The wampas would eat the taun-tauns, this much we know. Whatever the hell the taun-tauns ate is well beyond me. Where either animal found water to drink is also next to impossible to imagine; such is the nature of life where the daytime temperature is said to be able to reach -25 degrees Fahrenheit.

The entire rationale behind the Rebels relocating to Hoth seems to be that they figured that the Empire would never look for them there because no one could be so stupid as to put a base on Hoth. And while there is some truth to this—there weren’t any settlements on Hoth anywhere else—the Rebels seemed to value this element of their new location over anything else. At the expense of everything else. And I do mean everything else.

At first I considered the possibility that the Rebel logic was so stupid it was brilliant. Putting a secret base on a planet that no one could be stupid enough to put a base on would throw the Empire off track… but only because of how stupid it was to put a base there. Ultimately, this did not qualify as ‘stupid like a fox’, for a host of reasons.

Hoth was so cold, the Rebel equipment didn’t work there.* It’s why the Rebel forces couldn’t go out looking for Luke Skywalker when he was missing. It’s also why Han Solo risked his own life to go looking for Skywalker; he knew that Skywalker literally would not survive on his own. These were not issues on Yavin 4.

* Uniquely, the Empire’s equipment didn’t seem to have these same issues.

Hoth was also located right next to an asteroid field. The Rebel commanders made note of this feature because it not only gave rise to a spectacularly high number of meteorite strikes on the planet surface that they had to investigate, but because it also precluded them from seeing any approaching ships. The asteroid field didn’t protect Hoth from approaching ships or act as any sort of defensive barricade, it just made seeing approaching ships impossible. In short, it was like being on the wrong side of a space two-way mirror.

Unfortunately for the Rebels, the downside to being on a planet devoid of any humanoid life is that if any type of settlement, building or weird snow lump that kind of looks like droid is spotted, it instantly blows their cover. For there is absolutely no (other) reason for anyone to be on that planet. It’s not exactly like there’s a lot of cover on Hoth, as absolutely nothing grows there. It’s exclusively open terrain. And this is precisely what dooms them.

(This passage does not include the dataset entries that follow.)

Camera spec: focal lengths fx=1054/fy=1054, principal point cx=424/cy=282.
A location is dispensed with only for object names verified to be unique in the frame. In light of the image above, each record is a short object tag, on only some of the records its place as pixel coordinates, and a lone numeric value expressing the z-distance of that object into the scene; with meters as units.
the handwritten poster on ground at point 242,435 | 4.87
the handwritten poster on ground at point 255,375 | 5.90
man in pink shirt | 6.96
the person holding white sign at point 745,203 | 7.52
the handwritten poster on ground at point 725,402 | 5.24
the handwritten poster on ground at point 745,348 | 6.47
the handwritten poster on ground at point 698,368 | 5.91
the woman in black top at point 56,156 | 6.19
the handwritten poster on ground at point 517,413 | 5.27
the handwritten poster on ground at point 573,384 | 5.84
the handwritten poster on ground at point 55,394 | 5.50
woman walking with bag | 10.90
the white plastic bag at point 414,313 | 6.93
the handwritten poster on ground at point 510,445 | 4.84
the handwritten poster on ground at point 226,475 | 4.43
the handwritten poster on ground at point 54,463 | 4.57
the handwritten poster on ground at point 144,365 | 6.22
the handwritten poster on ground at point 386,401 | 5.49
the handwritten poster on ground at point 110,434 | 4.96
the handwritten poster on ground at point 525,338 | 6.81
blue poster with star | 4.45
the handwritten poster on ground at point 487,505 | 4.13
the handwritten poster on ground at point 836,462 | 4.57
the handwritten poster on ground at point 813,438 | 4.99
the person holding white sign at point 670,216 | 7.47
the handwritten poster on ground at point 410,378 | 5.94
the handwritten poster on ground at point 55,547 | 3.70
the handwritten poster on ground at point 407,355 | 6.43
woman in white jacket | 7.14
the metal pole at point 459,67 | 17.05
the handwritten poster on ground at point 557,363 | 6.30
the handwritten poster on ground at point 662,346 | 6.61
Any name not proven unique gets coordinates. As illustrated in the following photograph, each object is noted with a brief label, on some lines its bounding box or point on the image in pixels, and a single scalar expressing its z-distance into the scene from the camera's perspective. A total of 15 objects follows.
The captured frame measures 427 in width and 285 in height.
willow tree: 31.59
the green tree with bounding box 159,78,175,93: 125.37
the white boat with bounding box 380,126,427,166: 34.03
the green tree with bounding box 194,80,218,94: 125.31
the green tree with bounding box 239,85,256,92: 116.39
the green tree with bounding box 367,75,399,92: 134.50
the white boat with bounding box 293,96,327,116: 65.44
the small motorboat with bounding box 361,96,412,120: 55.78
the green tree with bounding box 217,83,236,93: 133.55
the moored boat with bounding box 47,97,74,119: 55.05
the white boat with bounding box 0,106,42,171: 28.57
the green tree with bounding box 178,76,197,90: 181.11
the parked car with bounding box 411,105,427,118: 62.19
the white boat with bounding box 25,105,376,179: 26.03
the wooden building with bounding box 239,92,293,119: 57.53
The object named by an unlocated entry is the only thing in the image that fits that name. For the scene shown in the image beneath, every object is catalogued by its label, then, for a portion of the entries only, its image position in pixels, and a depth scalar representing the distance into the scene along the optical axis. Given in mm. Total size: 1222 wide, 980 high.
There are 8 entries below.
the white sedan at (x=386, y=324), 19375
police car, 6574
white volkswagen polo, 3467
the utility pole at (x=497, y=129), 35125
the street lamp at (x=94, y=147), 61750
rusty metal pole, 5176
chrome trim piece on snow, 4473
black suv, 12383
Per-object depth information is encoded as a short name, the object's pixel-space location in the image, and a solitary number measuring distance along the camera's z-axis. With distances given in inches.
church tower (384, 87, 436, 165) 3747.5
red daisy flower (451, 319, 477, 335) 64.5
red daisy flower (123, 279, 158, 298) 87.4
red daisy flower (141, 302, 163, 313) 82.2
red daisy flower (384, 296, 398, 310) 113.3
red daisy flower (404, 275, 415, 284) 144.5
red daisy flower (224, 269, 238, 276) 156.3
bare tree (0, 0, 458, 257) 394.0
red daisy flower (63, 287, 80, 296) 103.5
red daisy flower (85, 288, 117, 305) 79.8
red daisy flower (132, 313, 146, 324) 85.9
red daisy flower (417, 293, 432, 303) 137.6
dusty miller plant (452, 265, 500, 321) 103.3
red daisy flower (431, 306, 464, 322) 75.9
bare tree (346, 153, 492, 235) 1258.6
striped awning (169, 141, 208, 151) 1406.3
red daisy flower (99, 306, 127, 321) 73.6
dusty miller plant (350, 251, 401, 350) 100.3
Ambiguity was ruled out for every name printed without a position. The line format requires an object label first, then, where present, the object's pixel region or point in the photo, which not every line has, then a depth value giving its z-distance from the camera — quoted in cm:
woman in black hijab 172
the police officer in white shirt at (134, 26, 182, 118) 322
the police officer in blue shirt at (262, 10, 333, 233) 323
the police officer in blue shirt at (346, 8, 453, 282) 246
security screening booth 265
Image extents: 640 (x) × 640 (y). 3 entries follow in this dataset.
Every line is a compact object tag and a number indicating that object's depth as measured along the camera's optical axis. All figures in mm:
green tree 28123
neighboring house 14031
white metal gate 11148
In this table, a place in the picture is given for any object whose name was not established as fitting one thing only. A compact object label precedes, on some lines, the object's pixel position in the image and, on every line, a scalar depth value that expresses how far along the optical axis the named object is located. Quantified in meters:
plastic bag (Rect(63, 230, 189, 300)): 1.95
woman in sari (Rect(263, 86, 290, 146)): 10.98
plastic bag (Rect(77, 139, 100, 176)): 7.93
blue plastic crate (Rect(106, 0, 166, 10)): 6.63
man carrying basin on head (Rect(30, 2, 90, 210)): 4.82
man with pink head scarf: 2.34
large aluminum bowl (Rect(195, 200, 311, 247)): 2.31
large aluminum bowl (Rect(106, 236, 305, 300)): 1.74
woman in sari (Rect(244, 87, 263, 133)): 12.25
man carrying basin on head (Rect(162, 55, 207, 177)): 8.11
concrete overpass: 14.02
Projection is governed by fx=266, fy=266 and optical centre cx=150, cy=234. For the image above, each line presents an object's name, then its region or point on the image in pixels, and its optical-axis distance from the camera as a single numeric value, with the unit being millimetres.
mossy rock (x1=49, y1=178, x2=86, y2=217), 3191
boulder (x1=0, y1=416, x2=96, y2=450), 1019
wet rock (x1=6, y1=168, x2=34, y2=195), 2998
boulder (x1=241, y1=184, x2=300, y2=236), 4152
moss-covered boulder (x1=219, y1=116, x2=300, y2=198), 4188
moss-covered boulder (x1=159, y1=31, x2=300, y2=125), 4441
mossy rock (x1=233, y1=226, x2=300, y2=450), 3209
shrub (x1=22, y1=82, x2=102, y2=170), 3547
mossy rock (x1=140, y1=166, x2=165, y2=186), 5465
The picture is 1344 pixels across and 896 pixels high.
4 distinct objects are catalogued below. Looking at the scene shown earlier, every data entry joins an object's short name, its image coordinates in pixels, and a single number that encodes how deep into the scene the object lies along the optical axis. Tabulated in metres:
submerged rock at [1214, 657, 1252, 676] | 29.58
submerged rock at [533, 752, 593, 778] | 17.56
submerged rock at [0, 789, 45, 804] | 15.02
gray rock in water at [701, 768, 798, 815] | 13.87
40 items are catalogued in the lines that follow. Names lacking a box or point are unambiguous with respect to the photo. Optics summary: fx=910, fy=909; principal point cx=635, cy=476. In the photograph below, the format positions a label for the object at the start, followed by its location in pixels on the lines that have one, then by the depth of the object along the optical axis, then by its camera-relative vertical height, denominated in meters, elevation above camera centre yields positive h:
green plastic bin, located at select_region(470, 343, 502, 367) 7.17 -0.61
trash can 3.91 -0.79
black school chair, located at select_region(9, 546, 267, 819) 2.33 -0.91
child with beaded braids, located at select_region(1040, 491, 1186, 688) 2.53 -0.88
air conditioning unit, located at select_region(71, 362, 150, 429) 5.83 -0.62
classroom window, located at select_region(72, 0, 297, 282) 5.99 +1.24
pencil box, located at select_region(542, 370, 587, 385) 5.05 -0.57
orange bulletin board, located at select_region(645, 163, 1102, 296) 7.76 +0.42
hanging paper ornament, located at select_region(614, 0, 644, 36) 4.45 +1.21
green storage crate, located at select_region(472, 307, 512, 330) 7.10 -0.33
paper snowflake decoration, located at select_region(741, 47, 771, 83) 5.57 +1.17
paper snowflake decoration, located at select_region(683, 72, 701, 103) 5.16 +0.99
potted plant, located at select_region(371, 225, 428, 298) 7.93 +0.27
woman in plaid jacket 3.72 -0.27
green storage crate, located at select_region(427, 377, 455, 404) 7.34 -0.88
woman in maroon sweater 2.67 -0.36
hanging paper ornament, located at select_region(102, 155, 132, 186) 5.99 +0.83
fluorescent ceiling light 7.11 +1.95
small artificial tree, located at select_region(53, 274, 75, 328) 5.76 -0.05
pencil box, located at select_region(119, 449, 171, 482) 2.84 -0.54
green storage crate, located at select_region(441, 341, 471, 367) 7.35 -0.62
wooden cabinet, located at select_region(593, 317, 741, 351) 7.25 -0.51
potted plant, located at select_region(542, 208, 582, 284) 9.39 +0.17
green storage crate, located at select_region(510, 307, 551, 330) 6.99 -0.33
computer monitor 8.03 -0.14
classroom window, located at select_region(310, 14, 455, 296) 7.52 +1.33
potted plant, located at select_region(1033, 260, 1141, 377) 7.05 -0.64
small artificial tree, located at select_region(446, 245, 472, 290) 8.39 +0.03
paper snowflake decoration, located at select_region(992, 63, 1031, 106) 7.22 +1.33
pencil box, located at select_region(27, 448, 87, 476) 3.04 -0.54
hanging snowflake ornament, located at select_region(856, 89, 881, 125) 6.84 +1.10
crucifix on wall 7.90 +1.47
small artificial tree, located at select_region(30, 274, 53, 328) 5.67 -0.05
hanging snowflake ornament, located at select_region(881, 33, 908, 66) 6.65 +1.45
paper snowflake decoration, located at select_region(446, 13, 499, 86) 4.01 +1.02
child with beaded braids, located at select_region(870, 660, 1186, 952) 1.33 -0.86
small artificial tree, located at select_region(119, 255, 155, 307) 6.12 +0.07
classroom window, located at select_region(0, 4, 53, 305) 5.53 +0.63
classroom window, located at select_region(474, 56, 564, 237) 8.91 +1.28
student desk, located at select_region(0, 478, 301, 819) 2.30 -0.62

I may be alone in this thought, but if I’m planning out a location for my secret rebel base, I’m going to search out a temperate or preferably tropical spot, the space Bahamas if you will. I will make sure I have both cover for my base and good sight lines in every direction that my mortal enemies might come from. I will also make doubly sure that my chosen location will not prevent my equipment from working without footnotes or asterisks. And, if I have my druthers, this location will not have any angry local creatures that actively will work to eat me and my rebel mates. But this thinking is precisely why I would never cut it as a Rebel leader in the Star Wars universe.


The Photo of The Week

Tim Robbins in The Shawshank Redemption

This is a really nice shot.  I love how the camera is pointed directly down to the ground.  It’s provides for a really unique perspective!  Tim Robbins is essentially an island surrounded by water.  And the visual parallels how Tim Robbins’ character was figuratively an island surrounded by water.  What really makes this photo for me is the cool color temperature.  The blues are just beautiful and really help convey how cleansing and freeing this moment was for Andy Dufresne.


The Five Things I Learned This Week

Fascinatingly True Things to Broaden Your Mind

1. Barry Manilow got married for the second time in April of 2015. To a man.

2. Manilow’s real name is Barry Pincus.

3.He was first married (to a woman) at the age of 19.

4. Thanks to the proliferation of cashless transactions, bank robberies in the United States are down 47% from 2003.

5. As a gambling game, baccarat earns more than poker, blackjack and craps… combined.